Unlike with Drobo where bare drives are slotted straight into the NAS, Synology requires that drives be put into its (plastic) trays first. However it is a tool-less operation using little snap in rails that insert pins where the screws typically go. The trays also imply you can use 2.5″ drives / SSDs (with supplied screws) in the Synology, unlike our Drobo FS. Between the two many popular choices, RAID5 and SHR, it typically it seems rob 5 will give slightly better performance. However the extra capacity of the mixed drive setup in SHR implied we chose it for our system merging all 8 drives into a single volume.
Luckily all the drives we had in the WHS box were on the Drive Compatibility list for the Synology. We chose 6 of the largest ones and added a couple of new WD 4TB RED drives. Designed specifically for use in a NAS, the RED’s aren’t much much more that the greens we used in the WHS box and have the added advantage of even lower power consumption and a 3 year warranty rather than 2. We’ve read that much more than 5 Western digital RED NAS drives in a single enclosure is a bad idea, something to finish with vibration sensors? however plenty of vendors offer the 1813+ pre-populated with 8 of the drives. For now ours is configured with the following mix…
Have a play with the Synology rob calculator here
We started to copy the data off the WHS box about a week before the NAS arrived. This took several days and employed every spare bare drive we could stick in our USB 3.0 Dock plus all the external USB drives and local disks around our home network.

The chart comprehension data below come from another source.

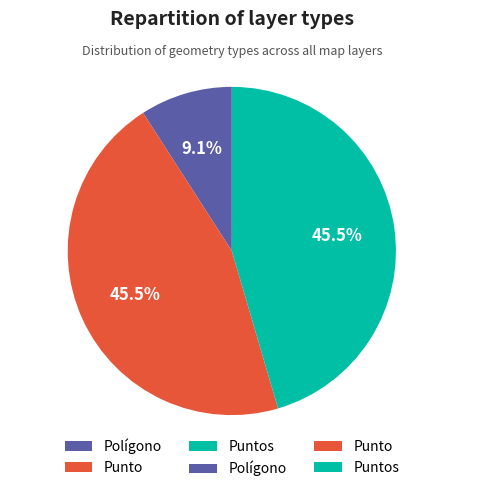

Which slice is the smallest?

Polígono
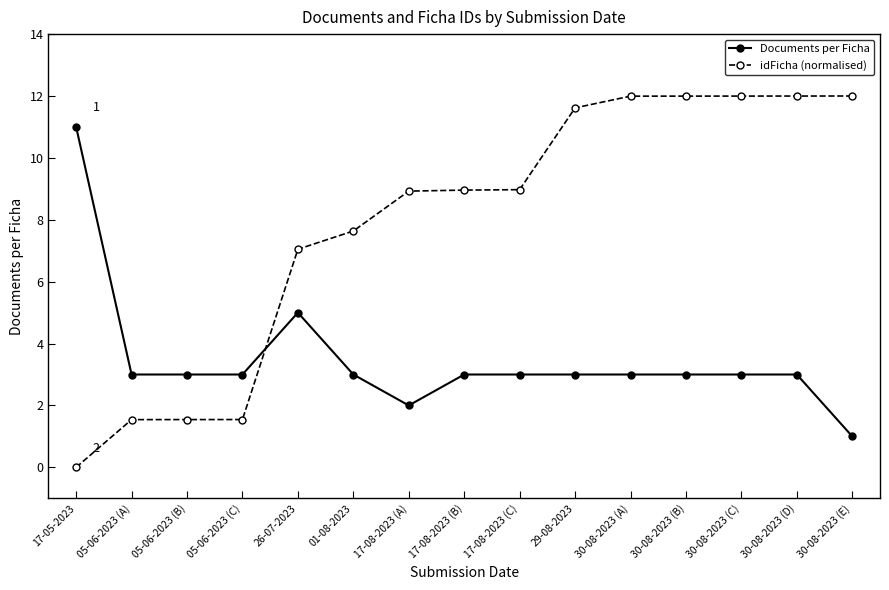

What is the label of the 6th point from the left?

01-08-2023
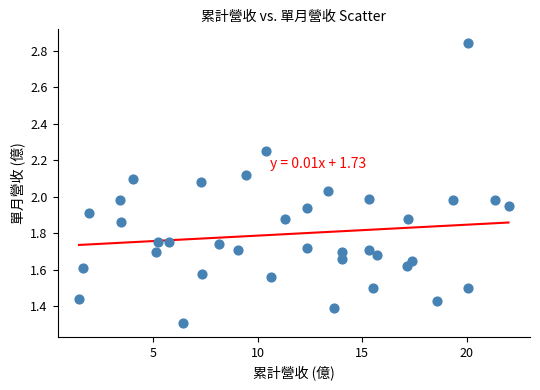

What is the range of Y values (max minus min)?

1.5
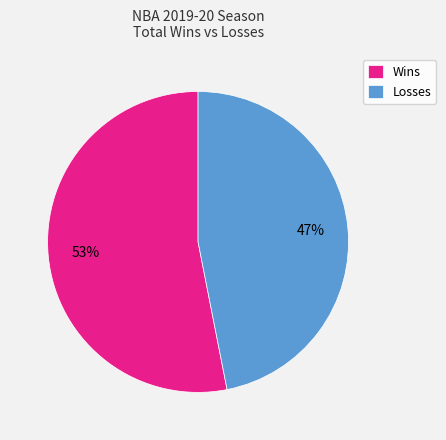

Is Wins the majority of the pie?

Yes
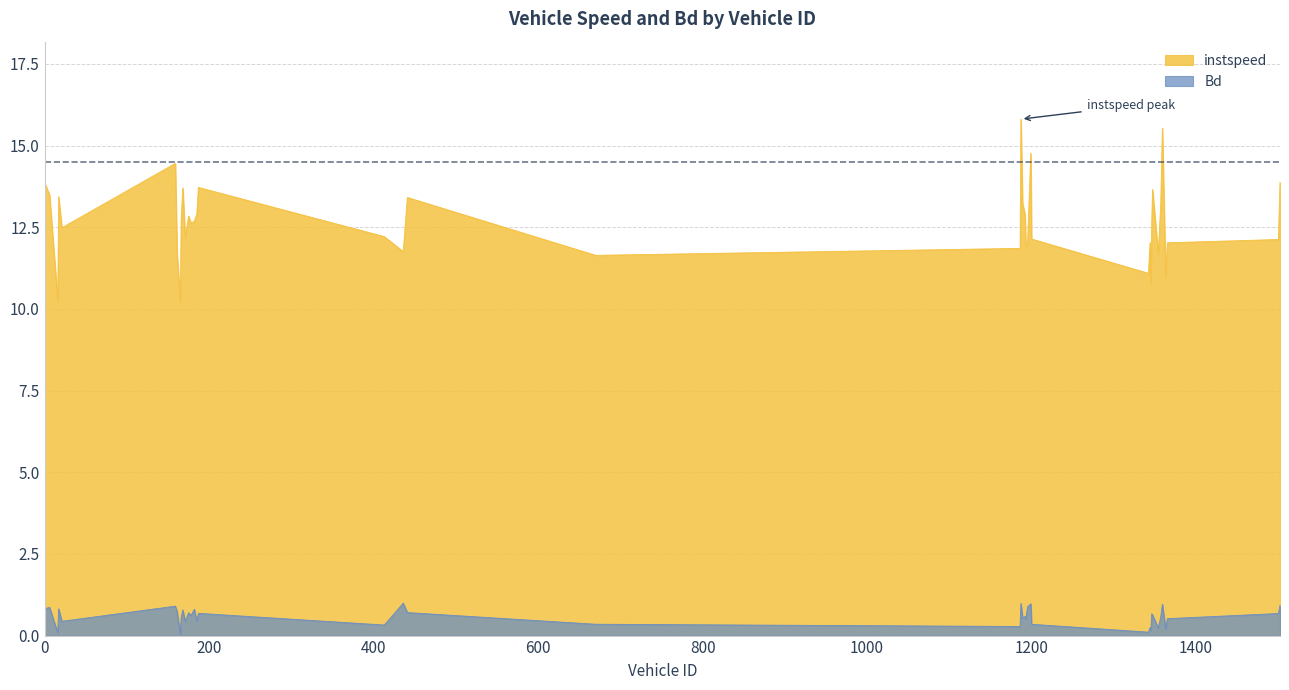

Which series has the widest spread of values?

instspeed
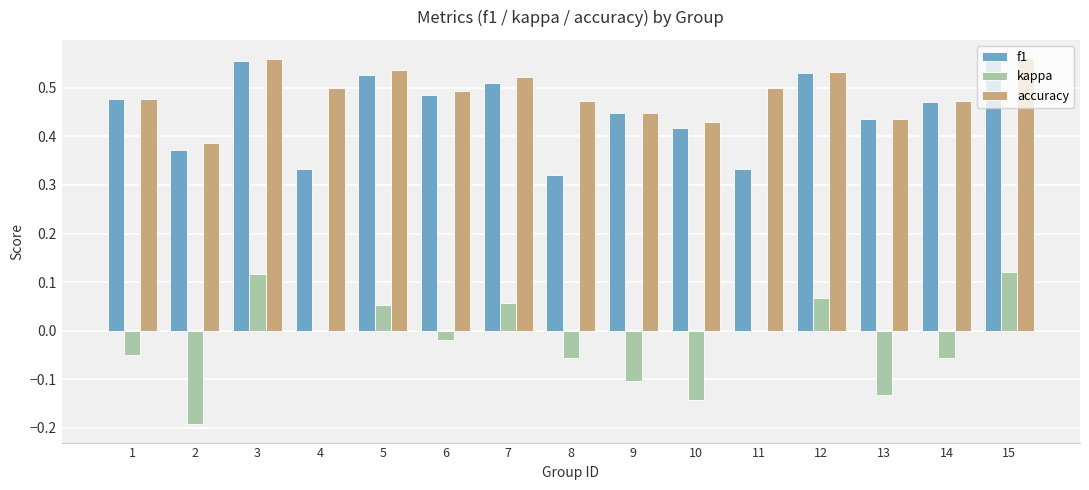

Which series has the largest total across all categories?

accuracy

We removed our old APC CS 350 UPS from the WHS box (the best £60 we ever spent and part of the reason the WHS box has run trouble-free for so numerous years because our home server died).
Once connected between the mains and the Synology NAS we plugged the interface cable television into one of the USB 2 ports on the NAS. It was picked up instantly by the system, the model recognised and showed an estimated 36 minutes of runtime. It will shut the NAS down automatically before the battery runs out.
Software
Whilst we’ve moved from a ‘proper computer’ to a NAS, this is far from a dumb box. One of the things that sets the Synology aside from the competition is its Disk station Manager. DSM is a desktop-like user interface to the system that runs in a browser window and offers a class-leading user experience. Windows, Mac and Linux users will all be familiar with the UI which makes managing the NAS a trivial task.
Another great plus point is its Synology’s apps store called ‘Package Center‘, which includes one click installs of numerous helpful add-ons like an Anti-Virus Scanner, Plex , Mail, Print, DHCP, DNS, VPN and iTunes / Audio / video / Media Servers too. You can access your DiskStation remotely, even if you have a dynamic IP (IPv6 supported), without any port forwarding using Synology’s ‘QuickConnect’ service. The system offers you with a distinct reference number and you can customise your ID to something like “BobsNAS” to make it simpler to remember.
The ‘Cloud Station’ package is another helpful add-on that creates your own DropBox-like private cloud for syncing files and folders to your computers and devices.